## Passage given

HPC Production Engineer

Jump Crypto

Jump Crypto

New York, NY, USA
Posted on Friday, March 10, 2023

At Jump Trading, you will find a group of driven, dynamic people focused on researching, interpreting, and capitalizing on the global trading markets. Headquartered in Chicago since 1999, Jump has expanded over the years as a global operation with offices in Chicago, New York, Austin, London, Singapore, Shanghai, Amsterdam, Bristol, Sydney, Hong Kong, Paris, and Gurugram.

Jump's global HPC Team is looking to add a Production Engineer in New York City. The ideal candidate would be a hands-on individual, highly skilled in the details and nuances of managing Linux environments with a strong software development background necessary to support uniquely customized systems at scale.

## Supplied material
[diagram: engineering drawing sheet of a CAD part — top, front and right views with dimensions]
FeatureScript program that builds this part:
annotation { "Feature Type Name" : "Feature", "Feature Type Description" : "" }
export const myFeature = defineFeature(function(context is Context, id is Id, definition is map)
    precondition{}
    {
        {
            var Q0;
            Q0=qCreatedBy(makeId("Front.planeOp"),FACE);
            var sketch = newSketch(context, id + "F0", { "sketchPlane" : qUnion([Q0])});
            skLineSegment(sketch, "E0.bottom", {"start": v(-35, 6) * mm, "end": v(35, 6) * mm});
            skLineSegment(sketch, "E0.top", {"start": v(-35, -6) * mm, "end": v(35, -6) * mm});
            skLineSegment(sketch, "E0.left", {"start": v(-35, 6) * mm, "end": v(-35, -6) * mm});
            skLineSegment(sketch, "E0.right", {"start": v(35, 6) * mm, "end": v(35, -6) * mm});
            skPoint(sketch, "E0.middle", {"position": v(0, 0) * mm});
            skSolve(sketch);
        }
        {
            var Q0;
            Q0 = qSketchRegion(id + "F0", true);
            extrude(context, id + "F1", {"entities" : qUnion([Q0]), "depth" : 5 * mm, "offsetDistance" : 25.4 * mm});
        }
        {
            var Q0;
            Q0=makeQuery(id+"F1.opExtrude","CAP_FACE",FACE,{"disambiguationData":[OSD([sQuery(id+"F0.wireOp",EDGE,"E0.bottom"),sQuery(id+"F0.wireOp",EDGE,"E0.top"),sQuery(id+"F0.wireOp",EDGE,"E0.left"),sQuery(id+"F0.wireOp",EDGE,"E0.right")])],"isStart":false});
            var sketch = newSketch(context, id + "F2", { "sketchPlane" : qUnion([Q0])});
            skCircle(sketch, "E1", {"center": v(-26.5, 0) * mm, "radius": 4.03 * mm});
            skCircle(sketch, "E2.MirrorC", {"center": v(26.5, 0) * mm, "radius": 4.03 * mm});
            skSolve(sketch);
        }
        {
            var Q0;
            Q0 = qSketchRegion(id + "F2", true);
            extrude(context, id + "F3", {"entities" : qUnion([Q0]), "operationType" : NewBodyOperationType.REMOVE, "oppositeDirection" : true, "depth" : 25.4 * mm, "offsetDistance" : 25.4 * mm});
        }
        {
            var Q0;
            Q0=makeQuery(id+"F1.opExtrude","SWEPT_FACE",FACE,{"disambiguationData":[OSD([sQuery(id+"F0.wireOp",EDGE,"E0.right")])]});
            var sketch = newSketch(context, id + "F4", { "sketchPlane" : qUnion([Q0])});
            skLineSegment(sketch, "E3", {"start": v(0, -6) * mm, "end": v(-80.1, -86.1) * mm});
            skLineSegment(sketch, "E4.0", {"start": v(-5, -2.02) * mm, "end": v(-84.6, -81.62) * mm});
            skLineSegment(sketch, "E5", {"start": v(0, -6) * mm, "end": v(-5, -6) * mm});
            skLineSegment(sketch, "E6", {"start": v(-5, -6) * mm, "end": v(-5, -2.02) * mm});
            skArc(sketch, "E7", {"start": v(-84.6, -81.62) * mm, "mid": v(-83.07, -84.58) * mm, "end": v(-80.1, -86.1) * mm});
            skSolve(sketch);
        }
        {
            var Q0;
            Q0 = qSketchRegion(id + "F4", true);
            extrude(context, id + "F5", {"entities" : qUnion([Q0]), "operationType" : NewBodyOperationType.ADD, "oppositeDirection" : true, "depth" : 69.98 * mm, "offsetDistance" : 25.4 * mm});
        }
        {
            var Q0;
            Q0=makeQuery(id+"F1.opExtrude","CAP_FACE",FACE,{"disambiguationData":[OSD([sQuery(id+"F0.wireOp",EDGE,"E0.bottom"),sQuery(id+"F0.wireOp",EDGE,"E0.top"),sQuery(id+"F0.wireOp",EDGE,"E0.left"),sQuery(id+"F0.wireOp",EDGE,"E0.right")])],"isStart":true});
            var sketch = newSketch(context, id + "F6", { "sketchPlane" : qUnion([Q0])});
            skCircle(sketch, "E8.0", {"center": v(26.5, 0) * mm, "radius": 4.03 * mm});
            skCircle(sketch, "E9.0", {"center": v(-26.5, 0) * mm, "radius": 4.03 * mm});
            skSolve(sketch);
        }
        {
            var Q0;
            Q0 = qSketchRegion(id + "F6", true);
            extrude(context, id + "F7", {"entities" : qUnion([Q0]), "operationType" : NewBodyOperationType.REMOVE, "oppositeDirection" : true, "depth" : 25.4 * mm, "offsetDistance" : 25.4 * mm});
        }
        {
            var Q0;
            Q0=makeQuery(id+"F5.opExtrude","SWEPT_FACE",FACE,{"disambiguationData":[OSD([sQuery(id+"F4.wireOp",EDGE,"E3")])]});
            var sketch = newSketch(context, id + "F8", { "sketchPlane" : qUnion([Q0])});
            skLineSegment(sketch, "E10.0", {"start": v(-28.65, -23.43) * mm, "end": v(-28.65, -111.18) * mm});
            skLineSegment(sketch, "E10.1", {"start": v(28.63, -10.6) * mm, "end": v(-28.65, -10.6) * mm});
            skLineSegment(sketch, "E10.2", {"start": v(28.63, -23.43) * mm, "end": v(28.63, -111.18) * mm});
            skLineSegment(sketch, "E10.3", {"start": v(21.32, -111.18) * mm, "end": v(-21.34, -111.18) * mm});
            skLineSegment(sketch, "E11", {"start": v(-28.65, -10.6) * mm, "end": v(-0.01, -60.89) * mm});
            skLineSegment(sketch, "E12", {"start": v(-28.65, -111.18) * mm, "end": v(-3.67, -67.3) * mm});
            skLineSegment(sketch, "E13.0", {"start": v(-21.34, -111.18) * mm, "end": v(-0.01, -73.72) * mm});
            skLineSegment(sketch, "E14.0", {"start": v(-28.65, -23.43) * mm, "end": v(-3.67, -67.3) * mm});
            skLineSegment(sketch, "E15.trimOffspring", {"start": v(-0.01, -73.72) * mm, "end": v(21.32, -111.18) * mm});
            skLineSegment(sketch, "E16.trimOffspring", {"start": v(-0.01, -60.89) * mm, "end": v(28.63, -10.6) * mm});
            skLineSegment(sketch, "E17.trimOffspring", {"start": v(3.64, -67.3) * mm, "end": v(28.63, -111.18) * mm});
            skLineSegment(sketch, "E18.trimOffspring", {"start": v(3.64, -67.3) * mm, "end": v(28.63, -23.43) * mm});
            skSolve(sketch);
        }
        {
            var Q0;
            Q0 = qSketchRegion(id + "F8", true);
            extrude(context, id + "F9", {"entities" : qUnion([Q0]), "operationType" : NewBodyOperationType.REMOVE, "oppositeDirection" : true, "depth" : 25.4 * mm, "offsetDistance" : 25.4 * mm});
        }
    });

## Set of tasks
a) Reproduce the stretch of the HPC Production Engineer job posting from "HPC Production Engineer" through "Paris, and Gurugram.".
b) Write the next part of the HPC Production Engineer job posting, starting after its final sentence.

## Per-task outputs
a)
HPC Production Engineer

Jump Crypto

Jump Crypto

New York, NY, USA
Posted on Friday, March 10, 2023

At Jump Trading, you will find a group of driven, dynamic people focused on researching, interpreting, and capitalizing on the global trading markets. Headquartered in Chicago since 1999, Jump has expanded over the years as a global operation with offices in Chicago, New York, Austin, London, Singapore, Shanghai, Amsterdam, Bristol, Sydney, Hong Kong, Paris, and Gurugram.

b)
What You'll Do:

  • Design, implement, maintain, and support high performance compute and storage systems
  • Implement and support performance monitoring and fault monitoring systems
  • Monitor systems and storage performance, up to and including network components
  • Build tooling to compile, package, install, and upgrade software and operating system components at scale
  • Write code to automate frequently performed tasks
  • Collaborate directly with researchers to optimize their use of HPC infrastructure
  • Develop and improve systems and user documentation
  • Develop and monitor the tools used to maintain a production computing environment
  • Provide operational support on a rotating basis and as needed
  • Other duties as assigned or needed

Skills You'll Need:

  • Experience in high performance computing (HPC), including parallel filesystems (e.g., Lustre, GPFS), batch systems (e.g., Slurm, Grid Engine), and high-performance network interconnects experience is a plus, but not required
  • Extensive experience with Linux systems administration
  • High proficiency with at least one programming/scripting language (e.g., Go, Python, C)
  • Extensive experience designing, building, and maintaining complicated, interdependent, and distributed systems
  • Extensive experience profiling and debugging application stacks (debuggers and profilers)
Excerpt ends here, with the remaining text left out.